**WORK TO COMPLETE**
Which lines of the listing below contain the string "chart", with case counting? Return each of them.

**INFORMATION PROVIDED**
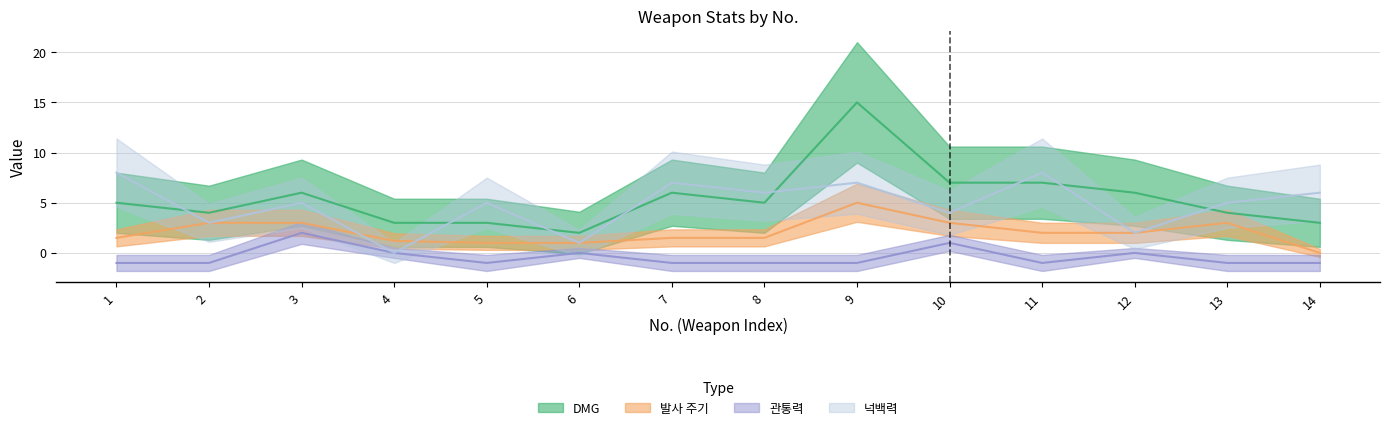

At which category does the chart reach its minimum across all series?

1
---
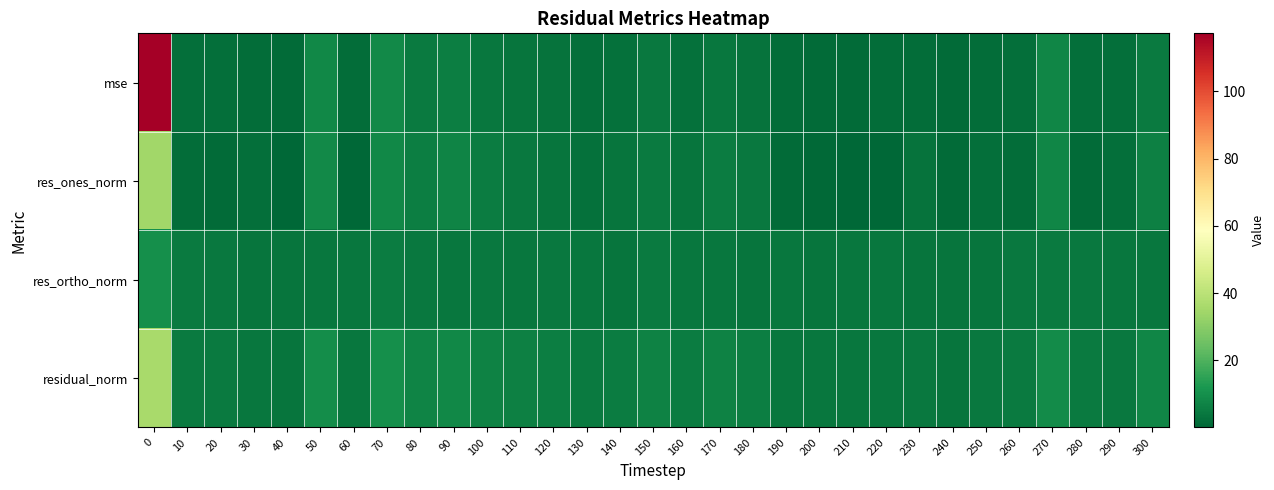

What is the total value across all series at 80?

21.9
* * *
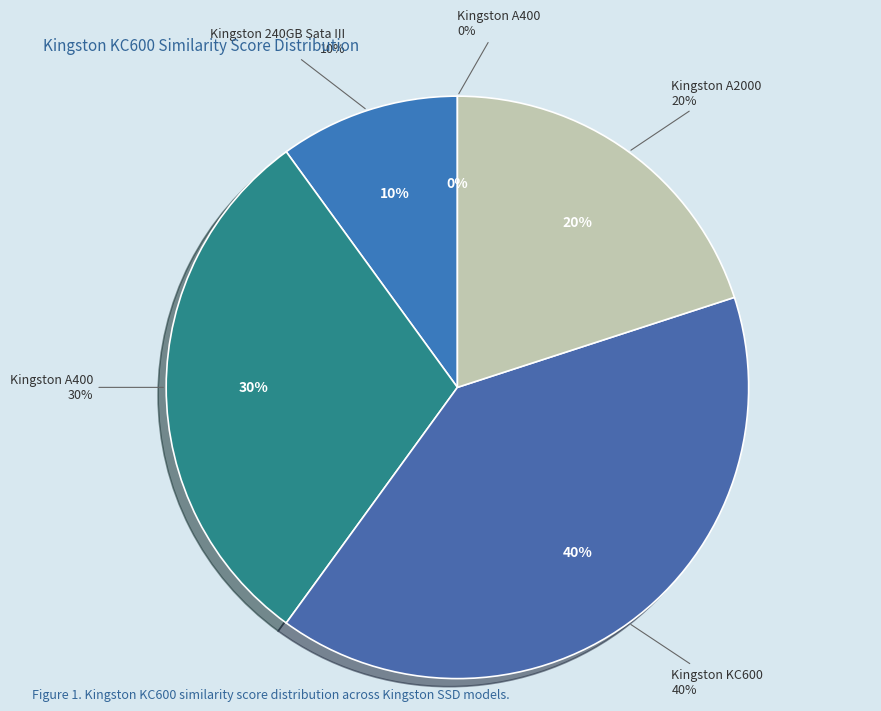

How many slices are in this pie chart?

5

**OUTPUT**
At which category does the chart reach its minimum across all series?
How many slices are in this pie chart?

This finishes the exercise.